So I live in a state that voted overwhelmingly to legalize marijuana for recreational purposes Tuesday night. I didn’t have any notion going in to the election whether or not the measure would pass, but when I saw the election returns I was shocked. In retrospect I probably shouldn’t have been.
Last week on our local NPR station, the host interviewed a panel of five voters on a range of issues, including this one. The voters represented the Republican party, Democrats, and the Tea Party. There were women and men, and their ages ranged from 30s to 70s. They had a calm, respectful discussion on issue after issue and, while I appreciated their educated perspectives, I wasn’t caught off guard until they started talking about legalizing marijuana. All but one of the panelists was in favor of it. I listened to their measured arguments about tax revenue and likening marijuana to alcohol use and sparing law enforcement for more important work in the community. The lone dissenter was a young family practice physician who wasn’t necessarily viscerally opposed to the idea of legalizing marijuana, but she was reserving her judgment until she had more information about the long-term effects of marijuana use and the actual regulation and implementation of the law.
I had long-since resolved to vote against the measure and was a little taken aback at the overwhelming bipartisan support represented by the panel on NPR. I even began questioning my general feeling that it shouldn’t be legal to possess an ounce of marijuana in the state of Washington without a doctor’s prescription. What I discovered is that I have many more questions than answers.
1. Is it possible to get a little bit high? As someone who smoked her fair share of pot between the ages of 14 and 19, I don’t know the answer to this. During that period in my life, the entire point was to get as high as possible. We didn’t smoke to alleviate some physical symptom or relax us a little bit, we imbibed to get obliterated. I was lucky enough to not have a particularly addictive personality or much disposable income so I indulged only when friends were willing to share (which was plenty often) and was able to take it or leave it. By the time I hit college, I realized that while it didn’t feel bad to get high and there was no real attendant ‘hangover,’ what I really experienced was an extreme laziness and antisocial personality and I got bored and frustrated. I had too much to do to sit around feeling like I was plastered to an armchair in a smoky room and I quit abruptly. So I don’t know if it is possible to take a couple of hits off of a pipe or a joint and get some pleasant feeling akin to having a glass of wine without impairing one’s ability to drive or make calculated decisions.
2. Is it possible to get a little bit high? No this is not a typo. By this, I mean psychologically. Do people smoke moderate amounts of marijuana in order to achieve some sort of relaxation (like taking a Xanax) or is it generally the pursuit of being high that drives marijuana consumption? I don’t honestly know. I realize that there are a lot of comparisons being made to alcohol and, yes, there are many – in fact the vast majority of adults in the US – who drink occasionally as a social pursuit. We have crafted legal limits in order to curb dangerous activities like drinking and driving. Will we do the same for marijuana? Is there a threshold that exists that we know of where the amount of THC in your body is measurable like blood alcohol levels?

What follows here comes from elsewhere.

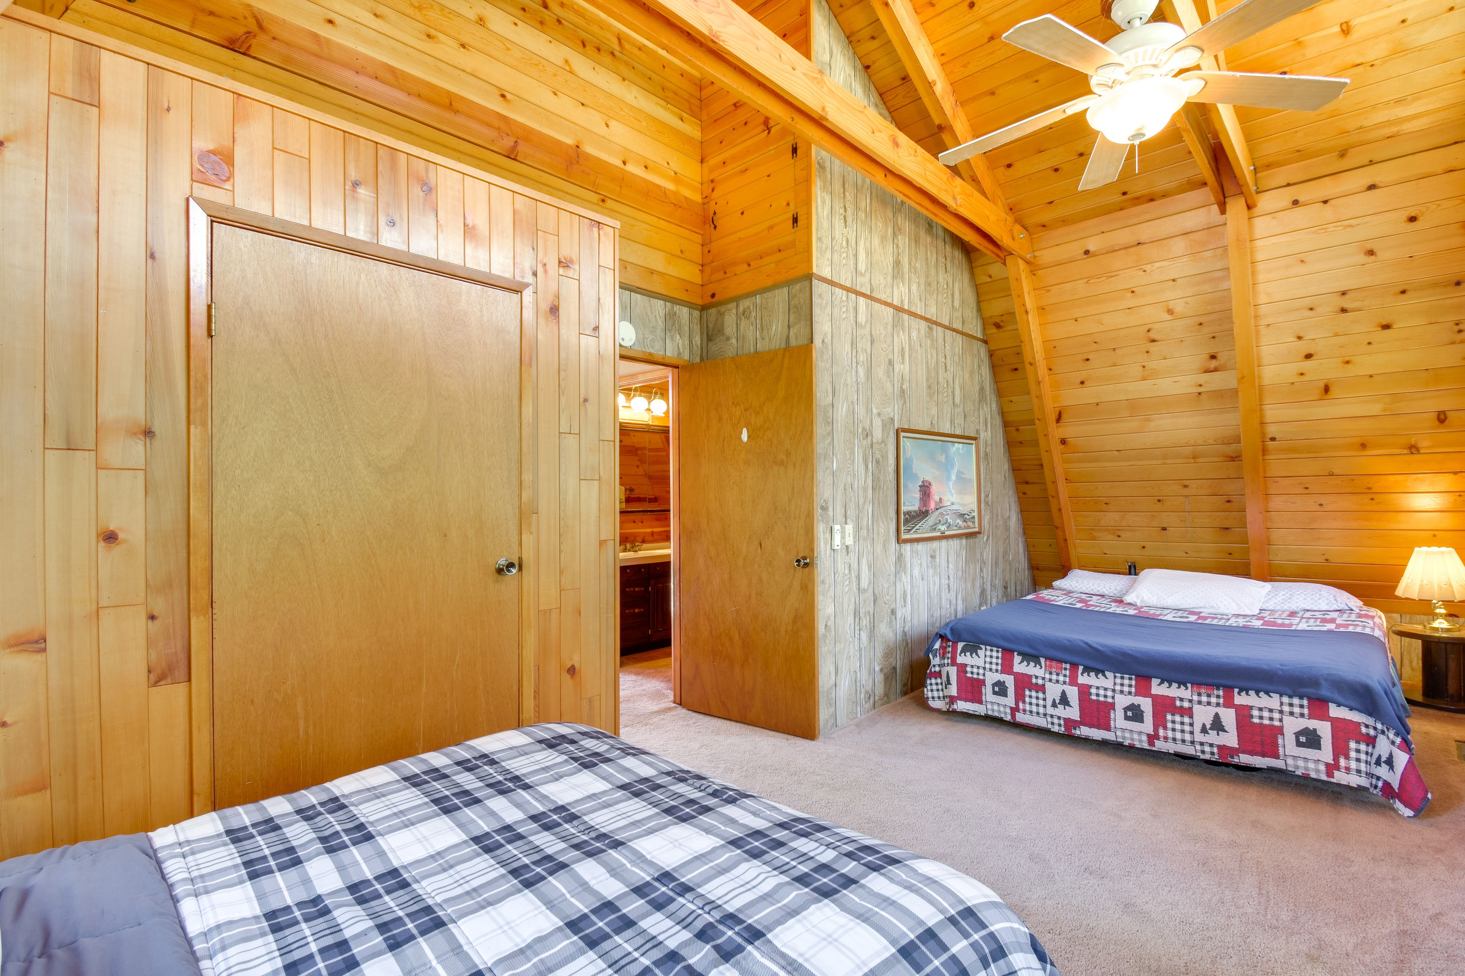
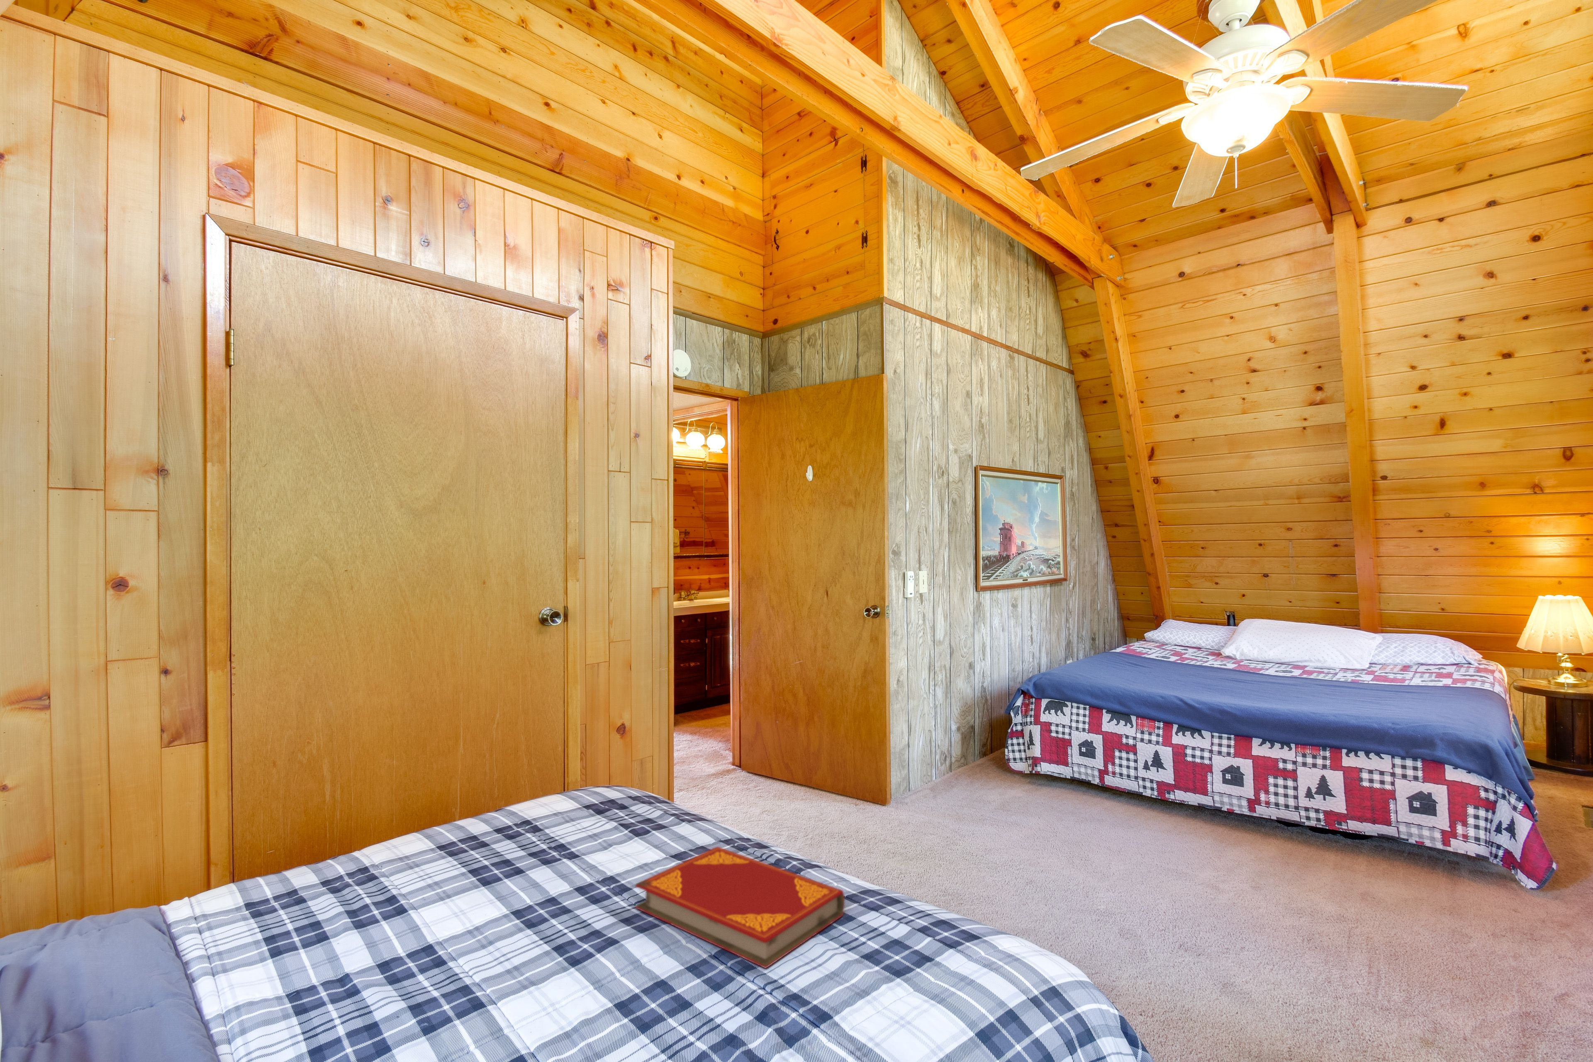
+ hardback book [634,846,845,968]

3. Is smoking marijuana the preferred delivery route? Back in my youth, it certainly was, either via pipe or hand-rolled joint. If so, do we recognize that we have made enormous strides in teaching about the dangers of smoking cigarettes and there is some hypocrisy here? There are no filtered marijuana cigarettes that I know of, and even filtered cigarettes cause cancer. There is no getting around the fact that the human body wasn’t designed to inhale smoke on a regular basis without consequences. So by legalizing marijuana – if indeed people aren’t simply going to be munching MJ brownies every day – we have backslid a bit public health-wise by not recognizing the challenges with normalizing an entirely new set of unhealthy behaviors. Yes, we may be gaining tax revenue at every step of the process here, but how much of it will end up being spent combatting lung cancer and emphysema?

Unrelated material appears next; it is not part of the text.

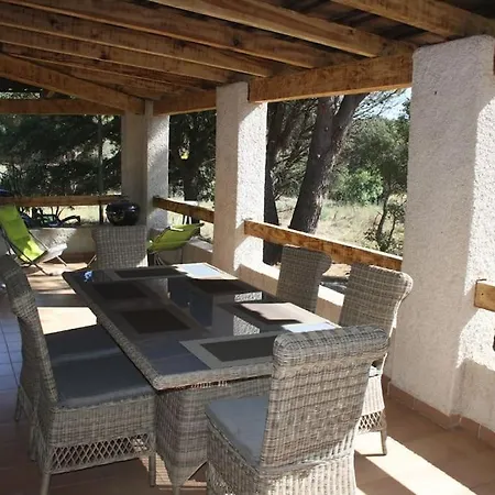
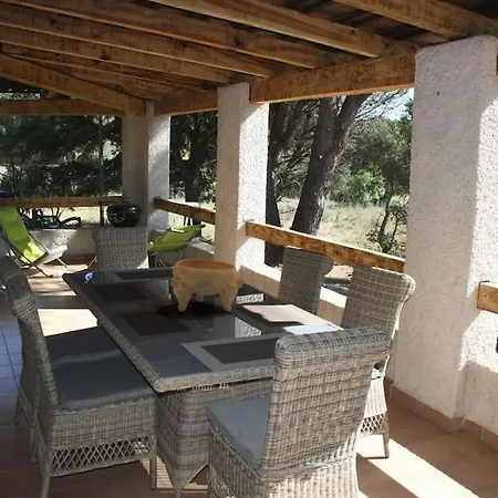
+ decorative bowl [169,258,245,312]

4. Given that only a few states are legalizing marijuana, how much impact will it have on the drug trade overall? If one of the goals is to reduce drug trafficking and violence, how does taking away the market from the drug cartels soothe things? My first instinct is that they will step up their efforts in other states to maintain their market share, or they will end up selling their drugs cheaper than the public market, or they will begin pushing alternative drugs that may be more dangerous. Are there better ways to combat drug violence that get at the root of the issue?

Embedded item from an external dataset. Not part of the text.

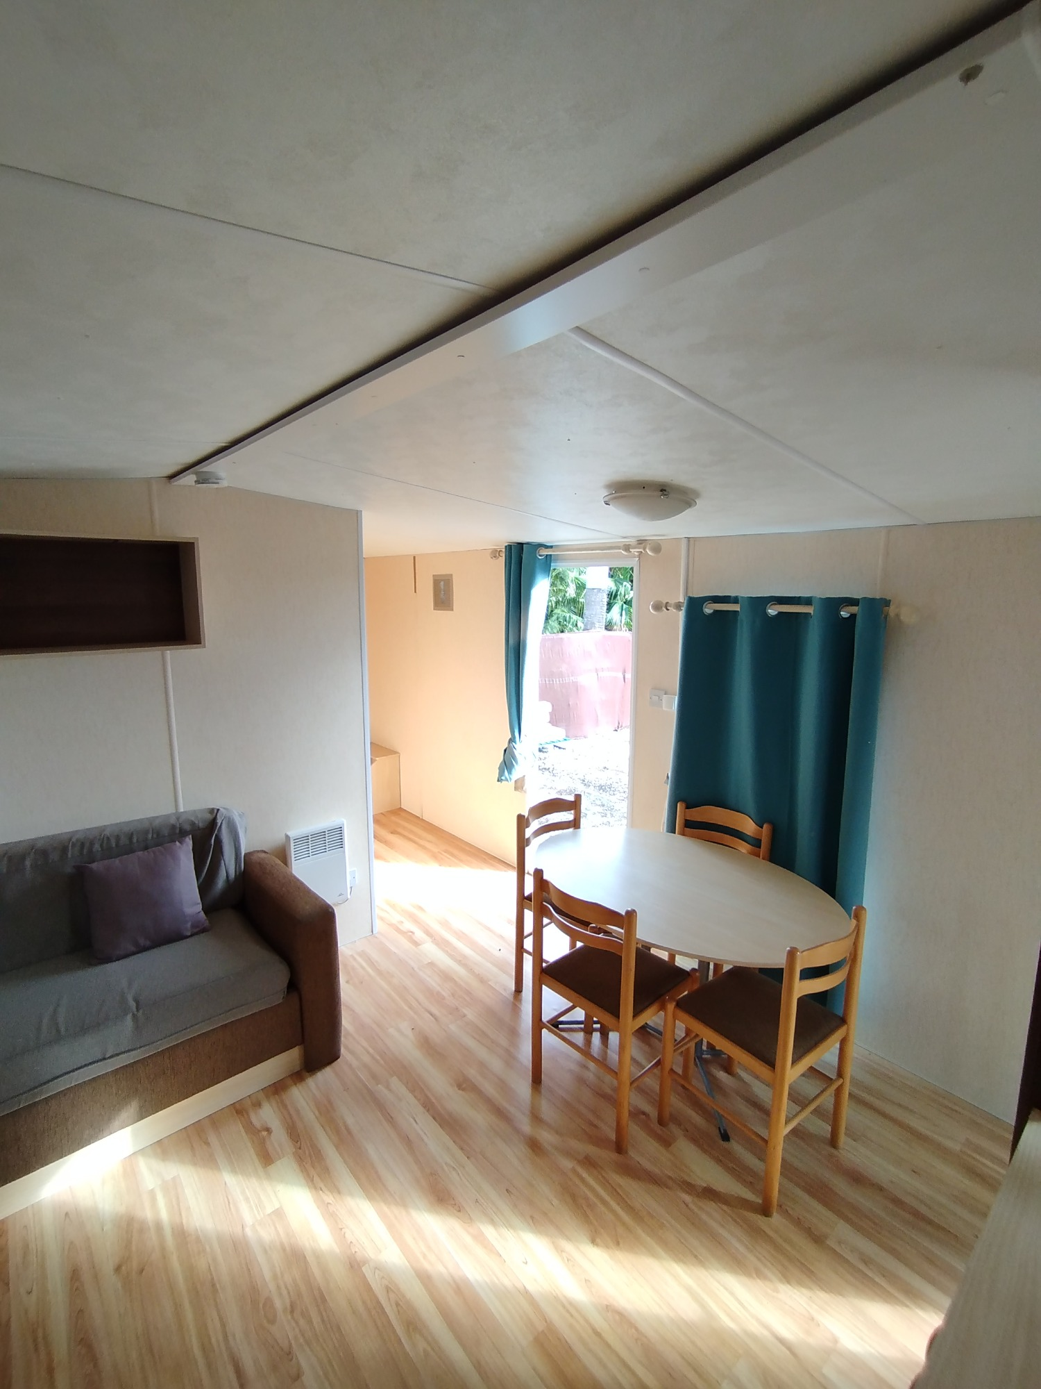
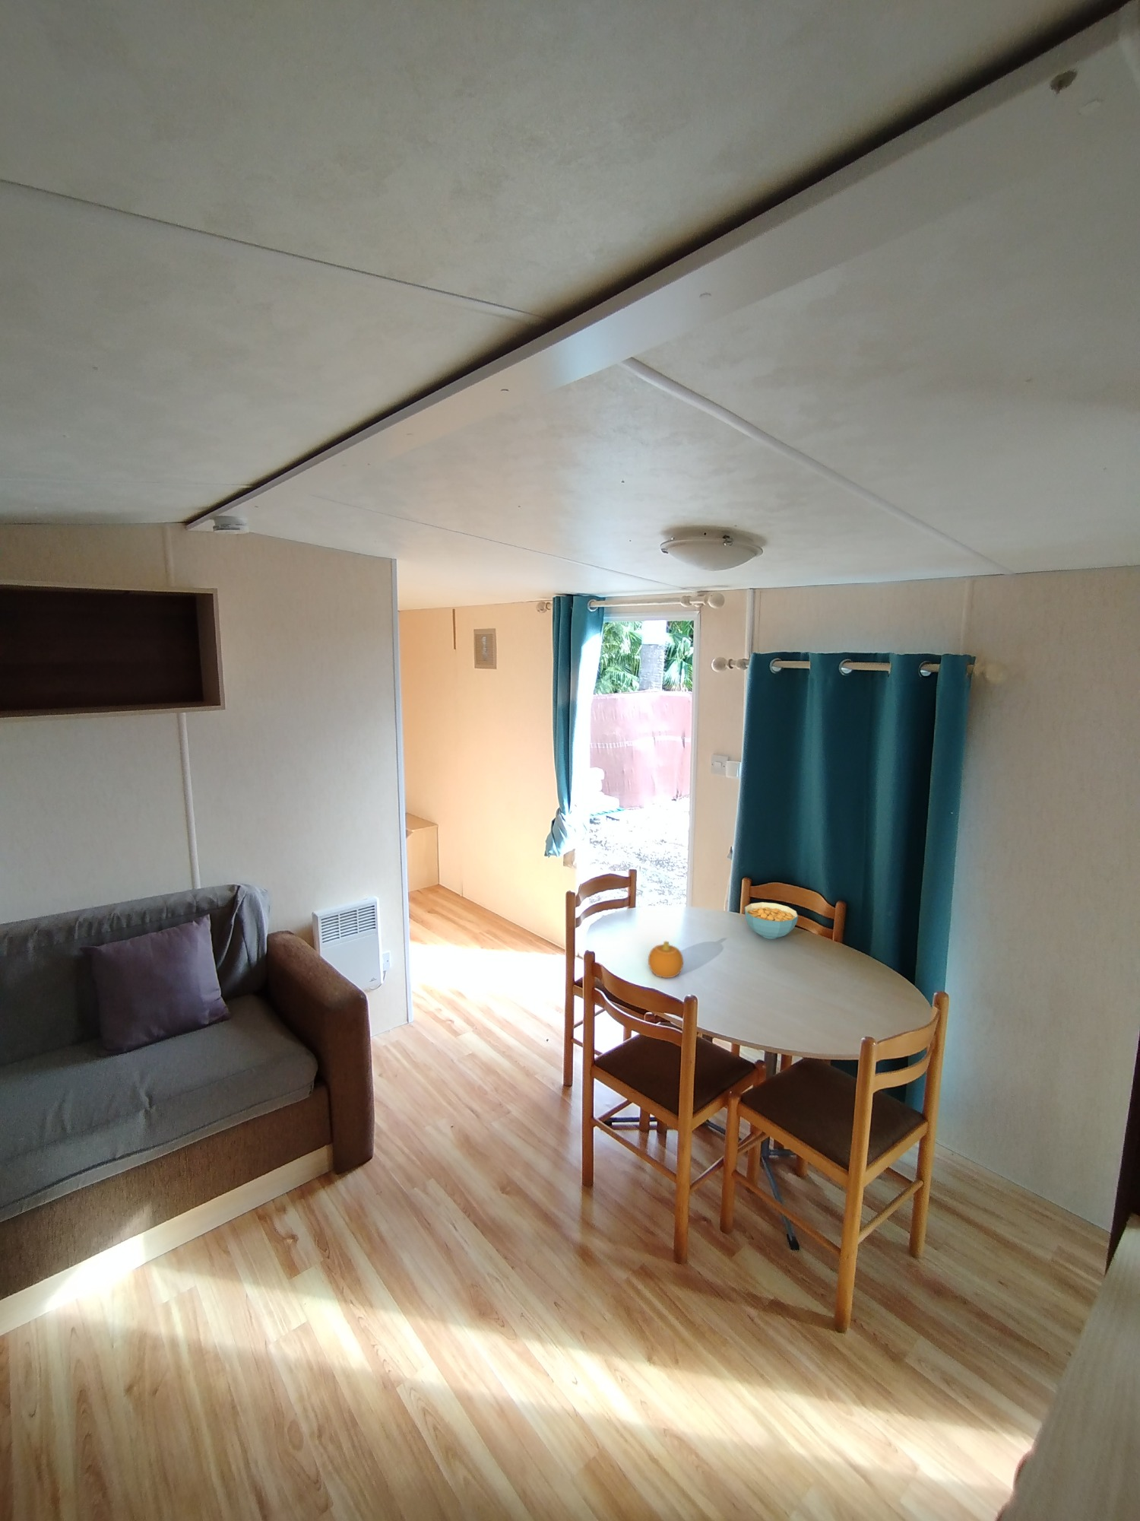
+ cereal bowl [744,901,799,939]
+ fruit [648,940,684,978]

These are honest, I-don’t-know-the-answer questions. If anyone out there has some answers, I’d love to hear them. I am genuinely curious, although I suspect that it will be years of crafting rules and facing court challenges before corner marijuana stores begin popping up. We have already outlawed smoking in public buildings (and within certain boundaries outside of them), so at least I won’t have to sit in a smoky bar when I want to go have a drink with someone. I seriously doubt that the Feds will be lying in wait outside on the sidewalks to bust the folks who go out to smoke a marijuana cigarette in the cold, but I am interested in seeing how they mount a challenge to these states who have sent the message that they want marijuana legalized.